§ Texto de leitura
O resultado das eleições inglesas lá nos forçam a regressar à célebre frase de Hegel a que Karl Marx deu complemento pertinente: a História tende mesmo a repetir-se pelo menos duas vezes, a primeira como tragédia, a segunda como farsa.
Quando Theresa May apareceu como ministra de Cameron com maiores probabilidades de lhe suceder depois do fracasso do referendo do Brexit, houve quem nela apostasse como réplica de Margaret Thatcher. O modelo estava lá, bastando seguir-lhe os passos.
As últimas semanas demonstraram, porém ,as suas mais que óbvias fraquezas: mentir descaradamente, convocando umas eleições, que asseverara não pretender antecipar; fugir aos debates com receio de se ver facilmente contrariada nas suas posições; e desrespeitar o compromisso de se demitir se perdesse mais do que seis deputados (perdeu doze!).
Se a «Dama de Ferro» constituíra uma autêntica tragédia para tantos ingleses das zonas mais industrializadas, a sua sucessora arrisca-se a ser a boba de uma corte à deriva ao largo de um continente, que a despreza. É que Theresa May apostara fortemente na possibilidade de vir-se a posicionar como elo de ligação entre a América de Trump e a desavinda Europa. Só que esta última ameaça tocar a reunir para corresponder aos desmandos do inquilino da Casa Branca, ele próprio desinteressado da possibilidade de abrir os cordões à bolsa, quando a concretização da rutura com a União Europeia precipitar a Grã-Bretanha numa previsível crise económica e financeira.
Nesse sentido terá sido positivo que Corbyn ainda não tivesse agora a vitória, embora por motivos bem diferentes dos que defende Jaime Santos num comentário a um post anterior: “Corbyn perdeu as eleições, cabe notá-lo, já que May não só teve mais votos, como vai formar Governo (com a ajuda de um Partido ainda mais à direita que os Tories). Ainda bem, digo eu, e ainda bem, deve pensar ele, porque se as tivesse ganho, teria que ir arranjar dinheiro para pagar tudo o que prometeu. Demagogia, meu caro, ainda é demagogia, mesmo quando vem da boca dos nossos. E é isso que distingue Costa e Centeno de Corbyn e McDonnell. O problema não é a defesa de nacionalizações per si, ou do aumento da despesa, mas sim onde vamos buscar recursos para isso. E essa resposta, enquanto a Esquerda não a der, vai continuar a dar com os burros na água... “
Esse nosso leitor continua a alimentar uma oposição tal ao Socialismo - a pretexto de se encurralar na ilusão social-democrata - que repete, mil vezes se preciso for, a charla dos meios de comunicação ingleses, que passaram os últimos meses a dizer do líder trabalhista pior do que Maomé o fazia do toucinho.

§ Dados armazenados
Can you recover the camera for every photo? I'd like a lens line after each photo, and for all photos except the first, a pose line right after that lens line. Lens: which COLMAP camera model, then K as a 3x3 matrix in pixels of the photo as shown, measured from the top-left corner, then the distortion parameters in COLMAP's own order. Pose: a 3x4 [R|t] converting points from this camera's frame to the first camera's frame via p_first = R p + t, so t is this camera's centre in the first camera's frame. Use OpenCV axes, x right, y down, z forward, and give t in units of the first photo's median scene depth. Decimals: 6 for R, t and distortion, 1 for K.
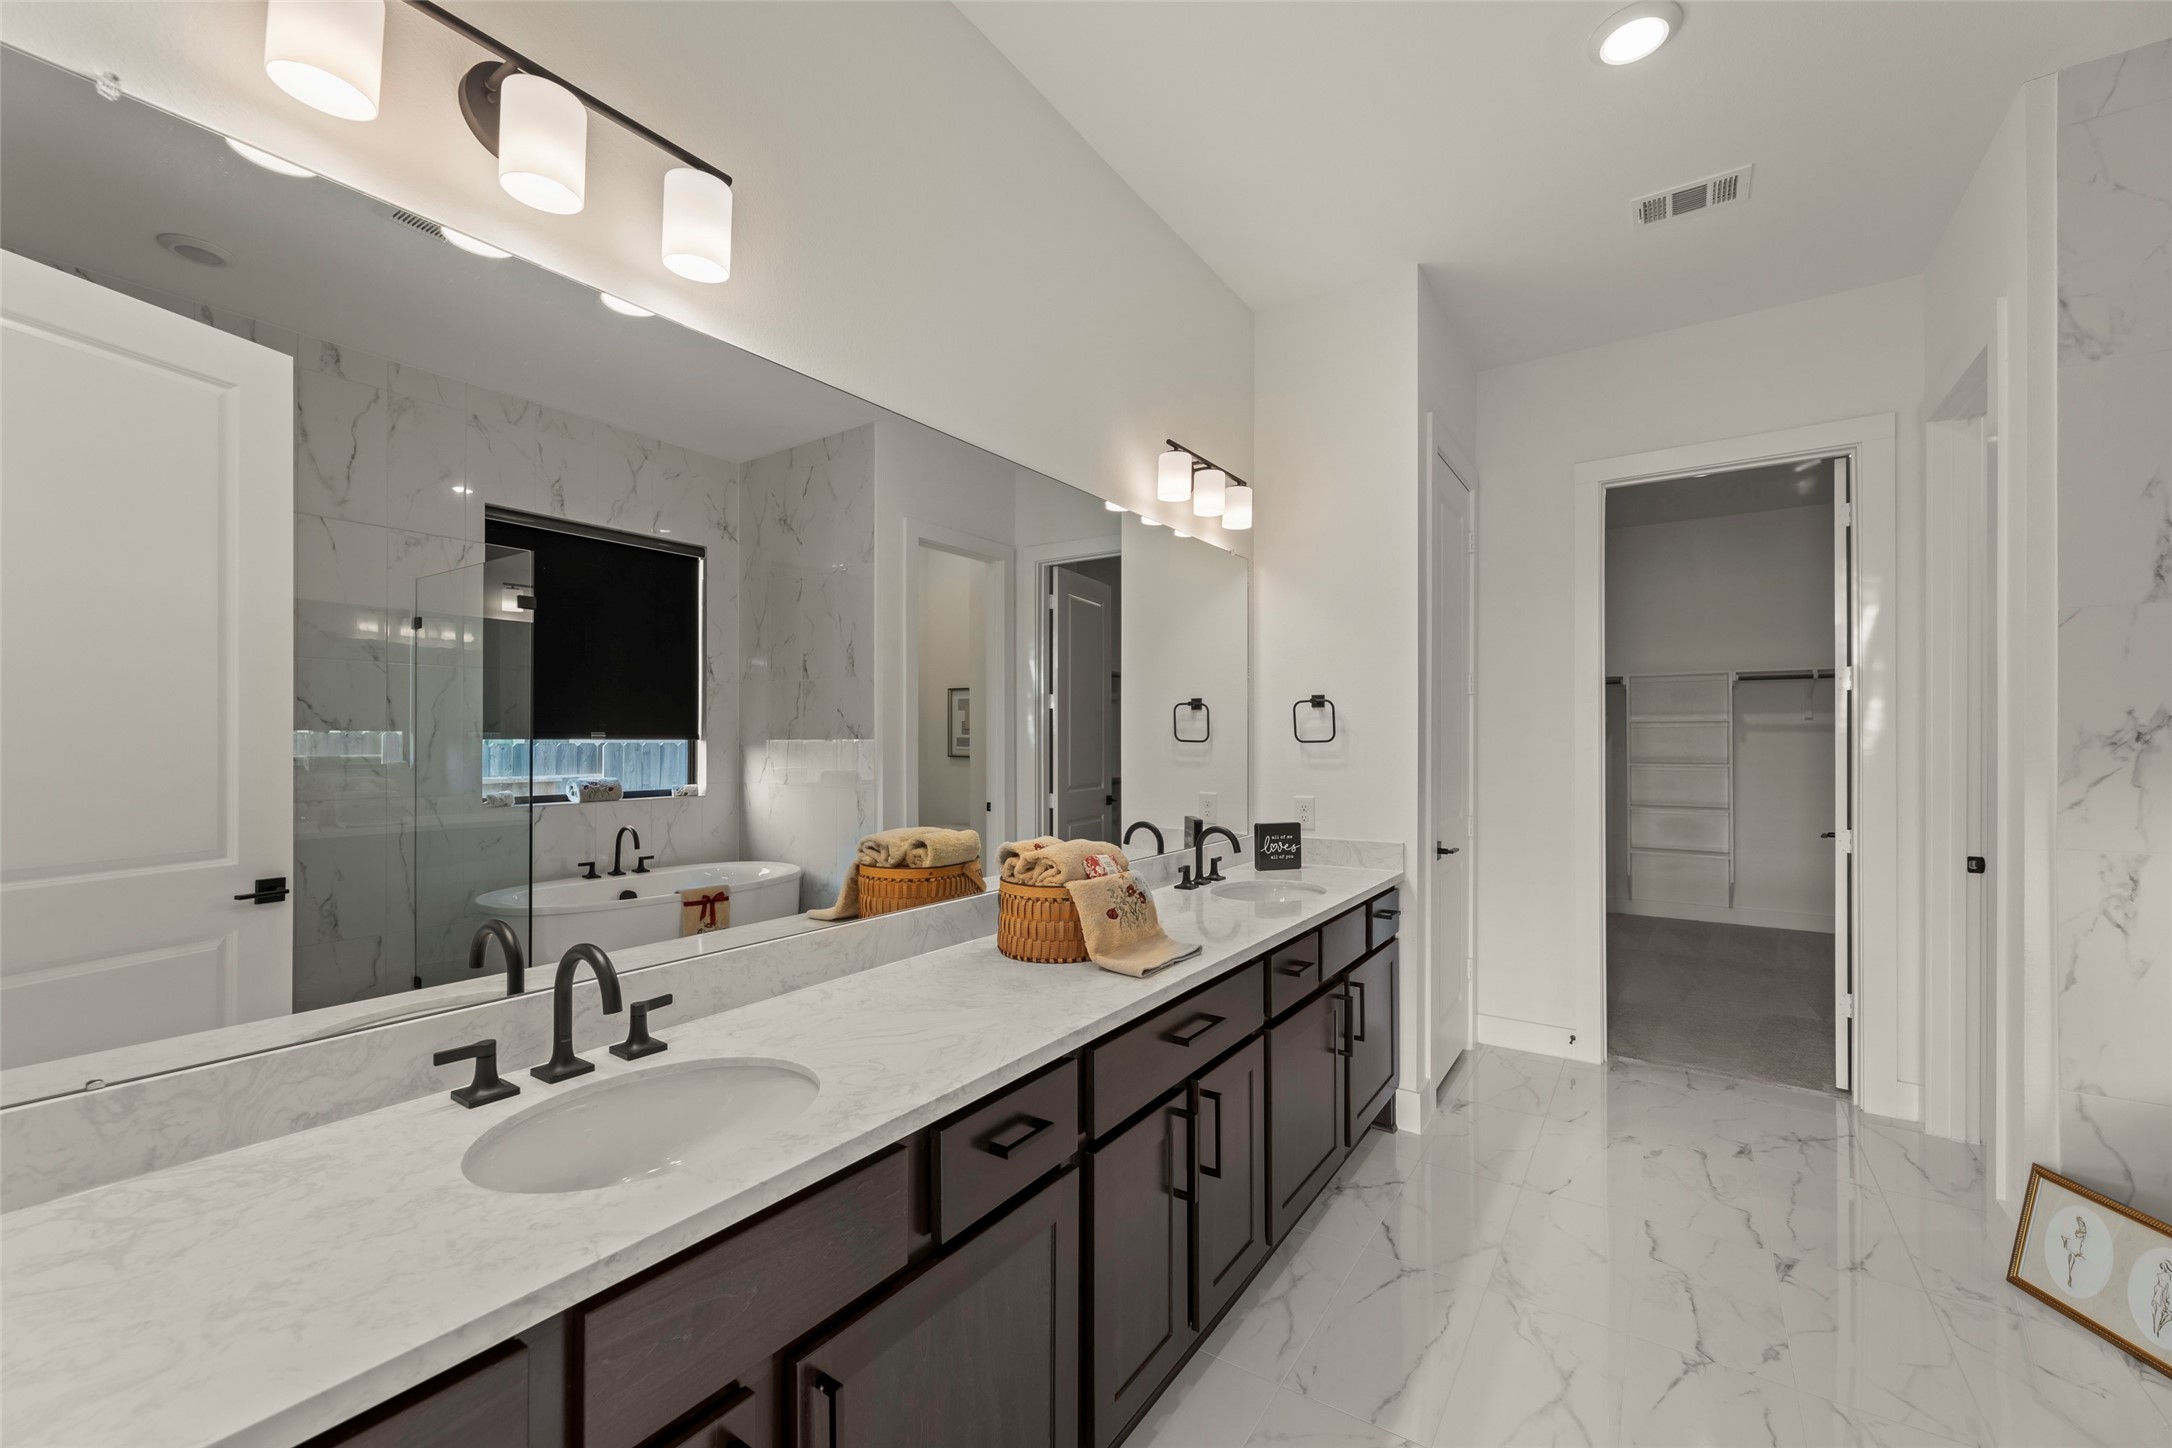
lens RADIAL K [[881.6, 0, 1082.5], [0, 881.6, 729.9], [0, 0, 1]] dist [0.002757, 0.000287]
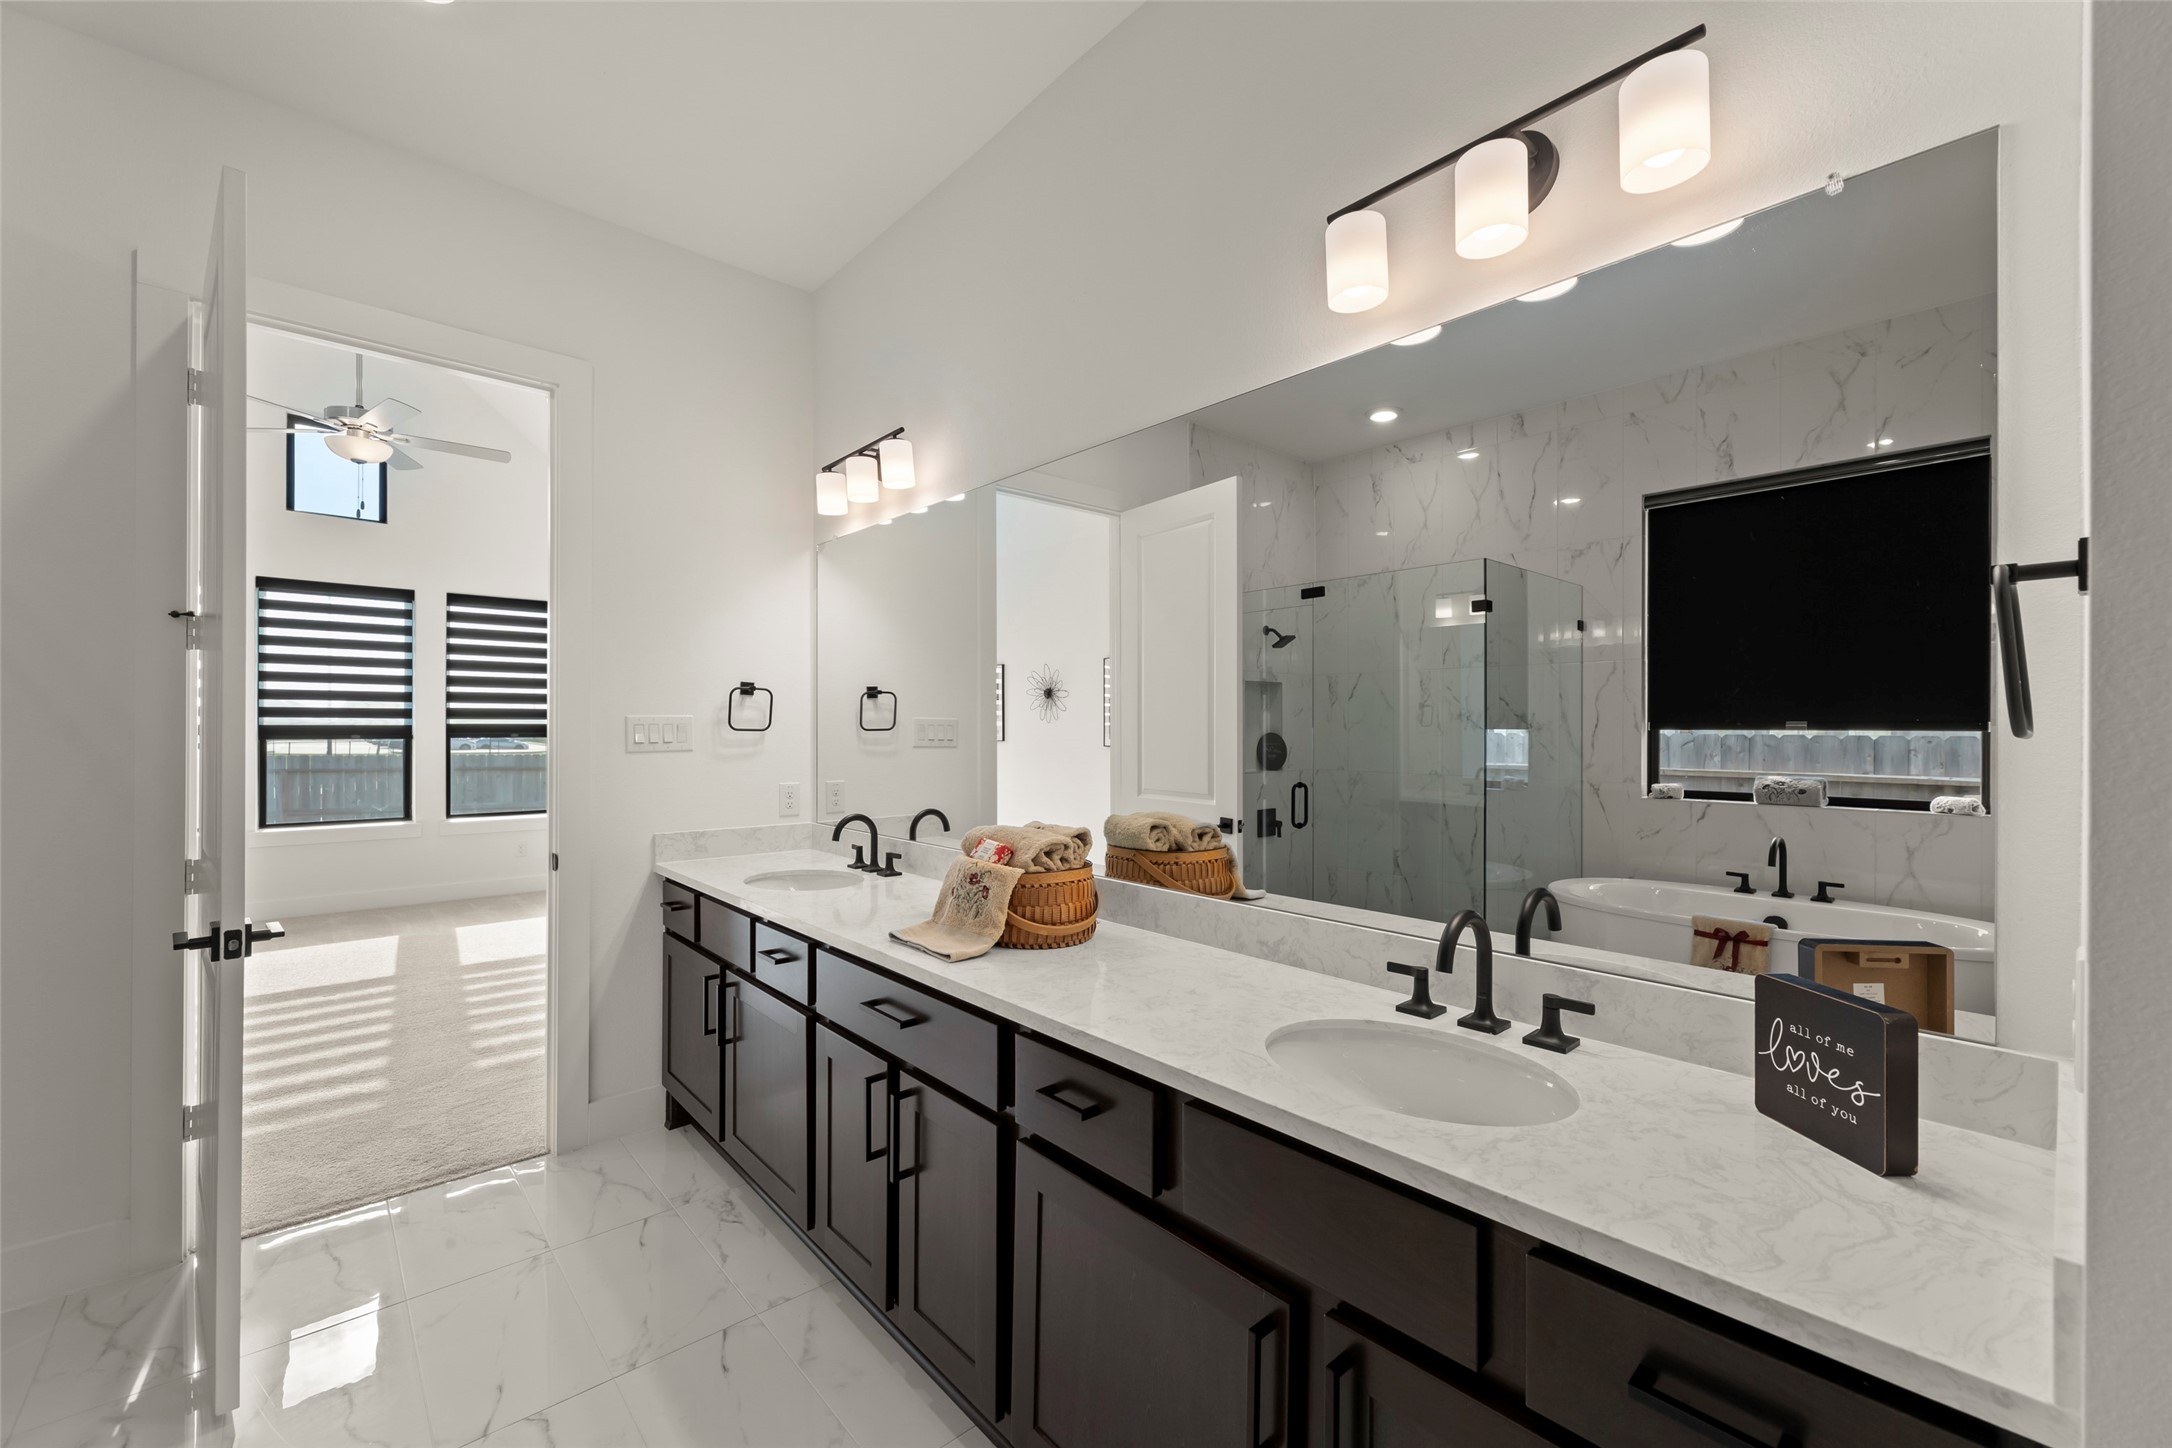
lens RADIAL K [[881.6, 0, 1081.8], [0, 881.6, 730.5], [0, 0, 1]] dist [0.002757, 0.000287]
pose [[-0.240317, 0.002111, -0.970692, 0.465950], [0.012017, 0.999927, -0.000800, 0.004358], [0.970620, -0.011857, -0.240325, 0.633310]]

§ Trabalho pedido
1. Indique se cada afirmação abaixo está de acordo com o texto sobre as eleições inglesas, respondendo sim ou não e citando as palavras do texto que decidem a resposta: (a) Theresa May perdeu doze deputados. (b) Jaime Santos afirma que Corbyn ganhou as eleições. (c) Theresa May fugiu aos debates.
2. Transcreva o trecho do texto sobre as eleições inglesas que começa nas palavras "Quando Theresa May" e termina depois das palavras "seguir-lhe os passos.".

§ Respostas às tarefas
1.
(a) Sim: «perdeu doze!»
(b) Não: «Corbyn perdeu as eleições, cabe notá-lo»
(c) Sim: «fugir aos debates com receio de se ver facilmente contrariada nas suas posições»

2.
Quando Theresa May apareceu como ministra de Cameron com maiores probabilidades de lhe suceder depois do fracasso do referendo do Brexit, houve quem nela apostasse como réplica de Margaret Thatcher. O modelo estava lá, bastando seguir-lhe os passos.